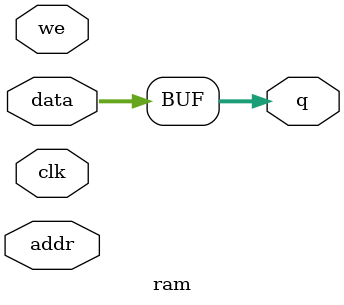
<source format=v>
module ram
(
input [7:0] data,
input [5:0] addr,
input we, clk,
output [7:0] q
);
reg [7:0] ram[63:0];
// when we is high, write data to ram at address addr
// assign the ram value at address addr to q
always @(posedge clk)
begin
if (we)
ram[addr] <= data;
end
always @(addr, data)
begin
q <= data;
end
endmodule

</source>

EXERCISE REQUIREMENTS: Scan the listing above for the word "data" and show each line where it is found.

RESPONSE:
input [7:0] data,
// when we is high, write data to ram at address addr
ram[addr] <= data;
always @(addr, data)
q <= data;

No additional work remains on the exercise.